Задание - Можете дословно переписать строки всех записей ниже? Изображения в ответ не включайте.

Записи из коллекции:

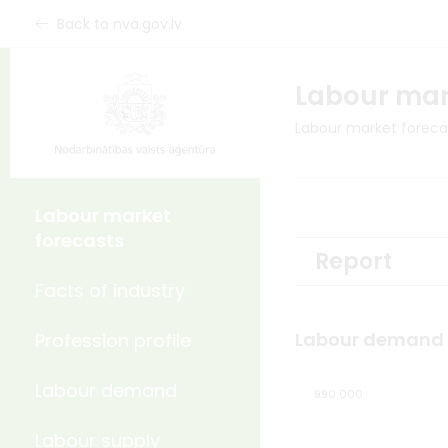
Back to nva.gov.lv
Labour mar
Labour market foreca
Labour market
forecasts
Report
Facts of industry
Labour demand 
Profession profile
Labour demand
1 020 000
830 000
840 000
990 000
Labour supply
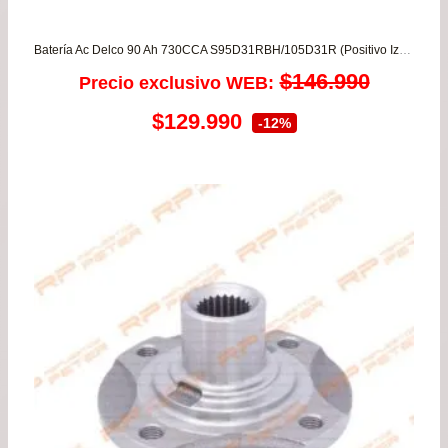
Batería Ac Delco 90 Ah 730CCA S95D31RBH/105D31R (Positivo Izquierdo)
$
146.990
Precio exclusivo WEB:
El
El
$
129.990
-12%
precio
precio
original
actual
era:
es:
$146.990.
$129.990.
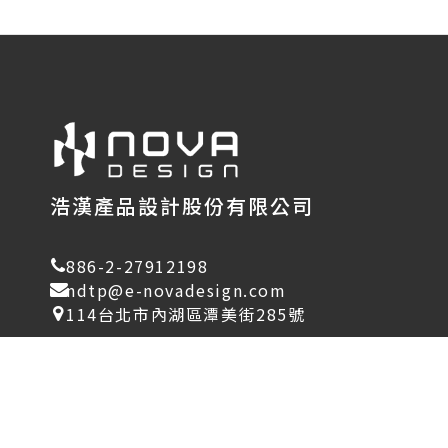
浩漢產品設計股份有限公司
886-2-27912198
ndtp@e-novadesign.com
114台北市內湖區潭美街285號
本網站使用 Cook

Итоговый ответ -
Back to nva.gov.lv
Labour mar
Labour market foreca
Labour market
forecasts
Report
Facts of industry
Labour demand 
Profession profile
Labour demand
1 020 000
830 000
840 000
990 000
Labour supply
Batería Ac Delco 90 Ah 730CCA S95D31RBH/105D31R (Positivo Izquierdo)
$
146.990
Precio exclusivo WEB:
El
El
$
129.990
-12%
precio
precio
original
actual
era:
es:
$146.990.
$129.990.
浩漢產品設計股份有限公司
886-2-27912198
ndtp@e-novadesign.com
114台北市內湖區潭美街285號
本網站使用 Cook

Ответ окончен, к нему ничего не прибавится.